Amazon's Jeff Bezos to help Nasa return to Moon
The US space agency has enlisted a second billionaire to help it put astronauts back on the Moon.
Nasa is already working with Elon Musk's SpaceX firm on a descent system based on its novel Starship rocket that will touch down as early as 2025.
It has now also awarded Amazon.com founder Jeff Bezos a contract to build a landing craft to take a crew down to the lunar surface later this decade.
His Blue Origin company will produce a more conventional-looking vehicle.
Mr Bezos will have assistance from some well established names in the American aerospace sector, including Lockheed Martin, Boeing, Draper and Astrobotic.
Blue Origin secured the contract in a competition with Dynetics and Northrop Grumman.
Mr Bezos's company, which is based in Kent in the US State of Washington, will receive just over $3.4bn (£2.7bn) from Nasa as part of the contract. And the firm will be spending "well north of $3.4bn" of its own money on the project.
"We go to the Moon, to learn, to live, to invent, to create all these things to be successful at the Moon, to go to Mars," said agency Administrator Bill Nelson.
"The great adventure of humankind pressing out into the cosmos is here. And this is a part of it."
It's now more than 50 years since astronauts last set foot on the Moon.
Nasa has laid out a roadmap to achieve a more sustained human presence on Earth's natural satellite the next time around.
The agency's Artemis programme envisions stays of weeks on the lunar surface rather than just days, as was the case in the 1960s and 70s.
SpaceX has been asked to put down two astronauts at the Moon's south pole in late 2025 or 2026, and then again in 2028. These are the Artemis III and Artemis IV missions.
Blue Origin's 16m-tall, 45-tonne vehicle is called "Blue Moon". It would do the job on Artemis V, which is set to occur no earlier than 2029.
"Before the first crew landing occurs, we will be landing an exact copy of that lander prior to that - one year prior. So, we will be testing out full lander systems and the full architecture prior to any astronauts entering the vehicle," explained John Couluris, Blue Origin's vice president for lunar transportation.
The lander could also be configured simply to deliver cargo to the lunar surface - a minimum of 20 tonnes, the executive added.

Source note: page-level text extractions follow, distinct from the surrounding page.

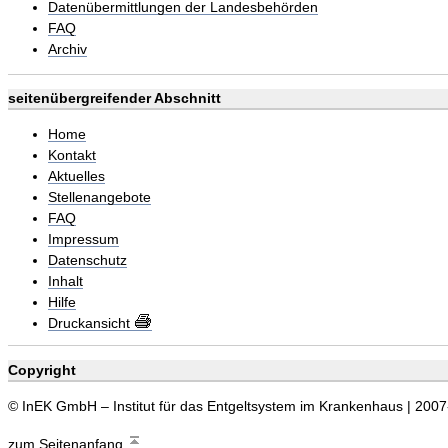
Datenübermittlungen der Landesbehörden
FAQ
Archiv
seitenübergreifender Abschnitt
Home
Kontakt
Aktuelles
Stellenangebote
FAQ
Impressum
Datenschutz
Inhalt
Hilfe
Druckansicht
Copyright
© InEK GmbH – Institut für das Entgeltsystem im Krankenhaus | 200
zum Seitenanfang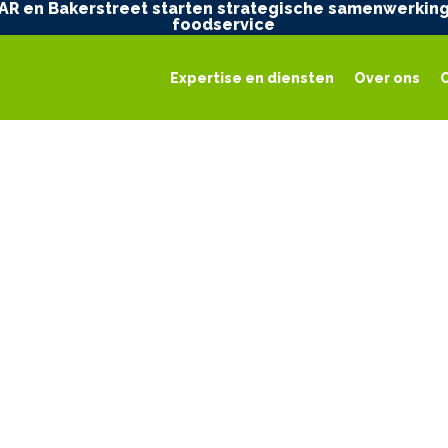
AR en Bakerstreet starten strategische samenwerking
foodservice
Expertise en diensten
Over ons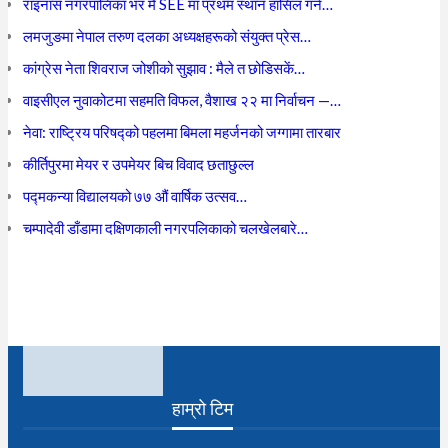
राइनास नगरपालिका भर मै SEE मा प्रथम स्थान हासिल गर्न…
लमजुङमा नेपाल तरुण दलका अध्यक्षहरूको संयुक्त प्रेस…
कांग्रेस नेता शिवराज जोशीको सुझाव : मैले त छोडिसकें…
वाइसीएल नुवाकोटमा सहमति विफल, वैशाख २२ मा निर्वाचन —…
नेवा: राष्ट्रिय परिषद्को पहलमा बिमला महर्जनको जग्गामा तारबार
कीर्तिपुरमा मेयर र उपमेयर बिच विवाद छताछुल्ल
पद्मकन्या विद्यालयको ७७ औं ‌‌वार्षिक ‌उत्सव…
चम्पादेवी डाँडामा दक्षिणकाली नगरपलिकाको चलखेलबारे…
हाम्रो टिम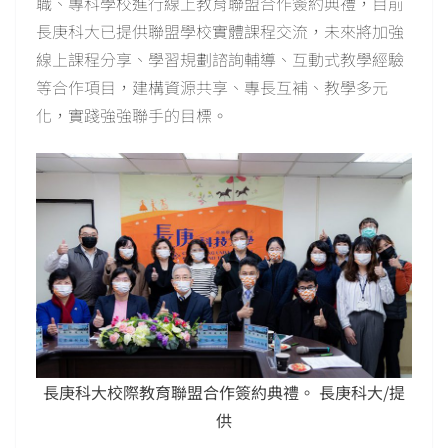
職、專科學校進行線上教育聯盟合作簽約典禮，目前
長庚科大已提供聯盟學校實體課程交流，未來將加強
線上課程分享、學習規劃諮詢輔導、互動式教學經驗
等合作項目，建構資源共享、專長互補、教學多元
化，實踐強強聯手的目標。
長庚科大校際教育聯盟合作簽約典禮。 長庚科大/提
供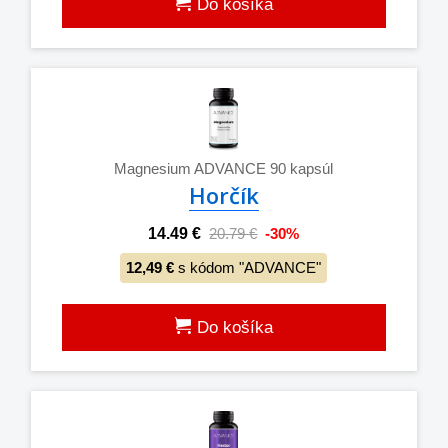
Do košíka
Magnesium ADVANCE 90 kapsúl
Horčík
14.49 €
20.79 €
-30%
12,49 €
s kódom "ADVANCE"
Do košíka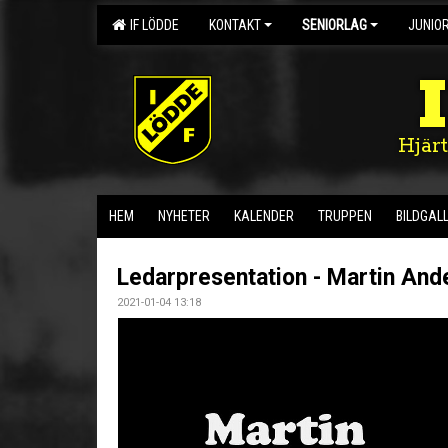
IF LÖDDE
KONTAKT
SENIORLAG
JUNIO
Hjär
HEM
NYHETER
KALENDER
TRUPPEN
BILDGALL
Ledarpresentation - Martin And
2021-01-04 13:18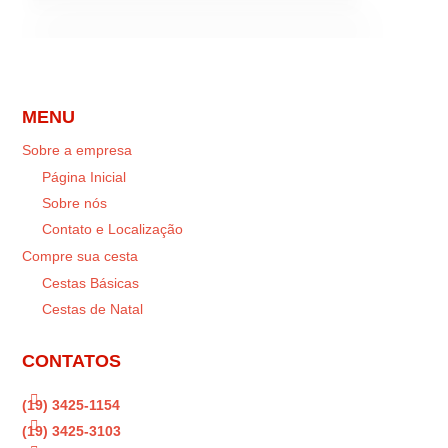
MENU
Sobre a empresa
Página Inicial
Sobre nós
Contato e Localização
Compre sua cesta
Cestas Básicas
Cestas de Natal
CONTATOS

(19) 3425-1154

(19) 3425-3103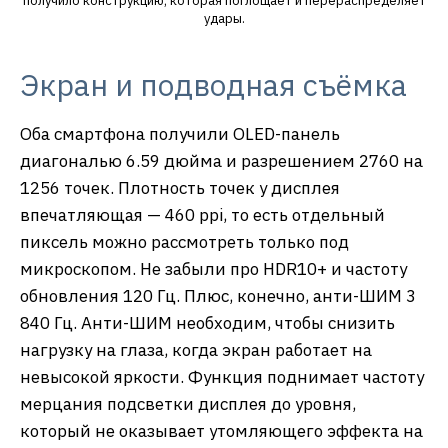
получило конструкцию, которая поглощает и перераспределяет
удары.
Экран и подводная съёмка
Оба смартфона получили OLED-панель
диагональю 6.59 дюйма и разрешением 2760 на
1256 точек. Плотность точек у дисплея
впечатляющая — 460 ppi, то есть отдельный
пиксель можно рассмотреть только под
микроскопом. Не забыли про HDR10+ и частоту
обновления 120 Гц. Плюс, конечно, анти-ШИМ 3
840 Гц. Анти-ШИМ необходим, чтобы снизить
нагрузку на глаза, когда экран работает на
невысокой яркости. Функция поднимает частоту
мерцания подсветки дисплея до уровня,
который не оказывает утомляющего эффекта на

Blue Origin plans to use its own rocket, known as New Glenn, to get Blue Moon off Earth (although this launcher has yet to make a debut flight). The dimensions of the lander have been determined by the volume and mass parameters of the rocket, which has a 7m-wide payload bay.

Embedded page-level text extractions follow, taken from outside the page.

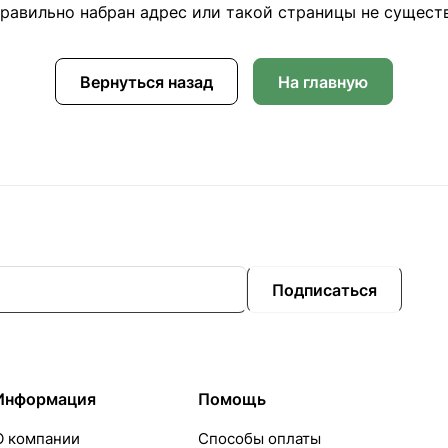
равильно набран адрес или такой страницы не сущест
Вернуться назад
На главную
Подписаться
Информация
Помощь
О компании
Способы оплаты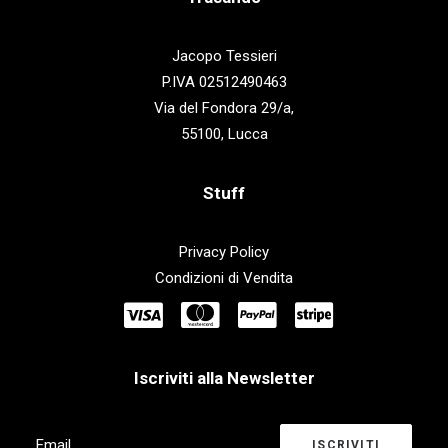
Jacopo Tessieri
P.IVA 02512490463
Via del Fondora 29/a,
55100, Lucca
Stuff
Privacy Policy
Condizioni di Vendita
Iscriviti alla Newsletter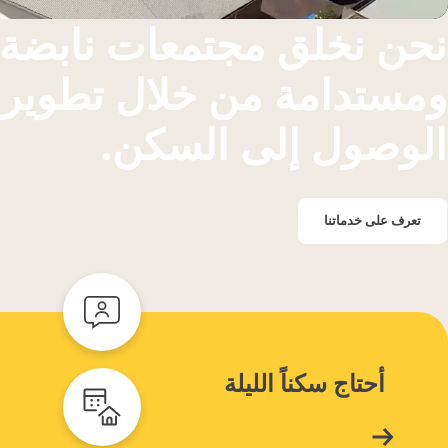
نحن نخلق مجتمعات نابضة ب
ومستدامة من خلال تطوير و
الوصول إلى السكن.
تعرف على خدماتنا
أحتاج
سكناً الليلة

Artemis I has already occurred, in November last year: An uncrewed test of the Nasa rocket and capsule that will take astronauts to the vicinity of the Moon. Artemis II is scheduled for next year and will see a crew of four do a simple loop around the Moon.
For all the crewed missions, the idea is for astronauts to transfer to dedicated landing craft that will be waiting for them in lunar orbit. They'd go down to the surface in these vehicles, complete their exploration and then come back up.

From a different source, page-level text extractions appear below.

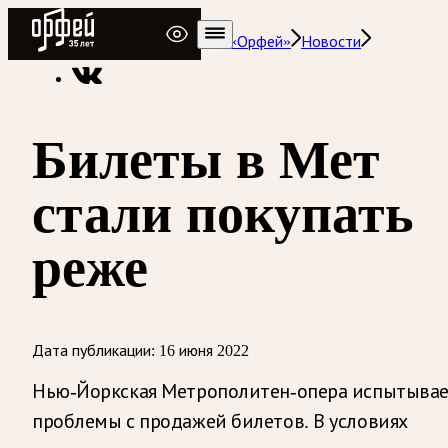
Радио Орфей
Радио классической музыки «Орфей»
Новости
Билеты в Мет
стали покупать
реже
Дата публикации:
16 июня 2022
Нью-Йоркская Метрополитен-опера испытыва
проблемы с продажей билетов. В условиях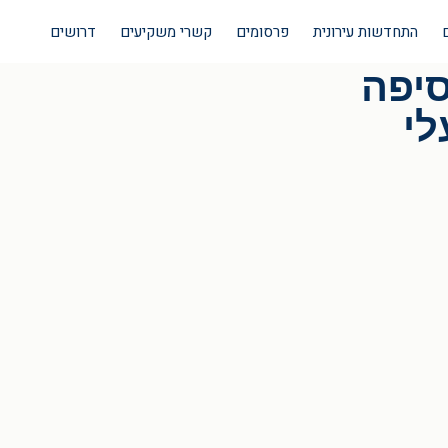
התחדשות עירונית
פרסומים
קשרי משקיעים
דרושים
סיפה
לי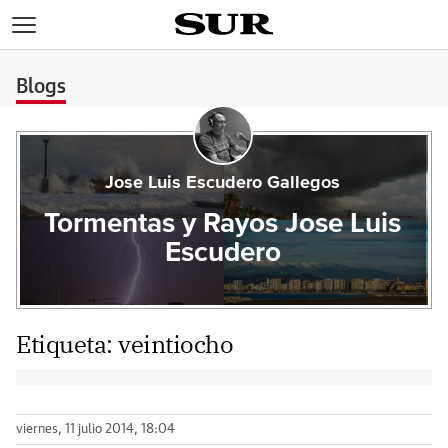
>
Blogs
Jose Luis Escudero Gallegos
Tormentas y Rayos Jose Luis
Escudero
Etiqueta:
veintiocho
viernes, 11 julio 2014, 18:04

Towards the end of the decade, Nasa intends for the transfers to be carried out at a new space station above the Moon called Gateway.
SpaceX was awarded its contract in 2021. It wants to use a variant of its huge, next-generation Starship rocket system, which debuted four weeks ago.
The maiden flight was terminated after four minutes when the vehicle spun out of control. But SpaceX is already talking about a second outing this summer.
Starship's readiness is one of the key factors that will determine whether Nasa can keep its Artemis programme on track. Right now, many commentators consider a first crewed landing on the Moon in late 2025 to be a very ambitious target.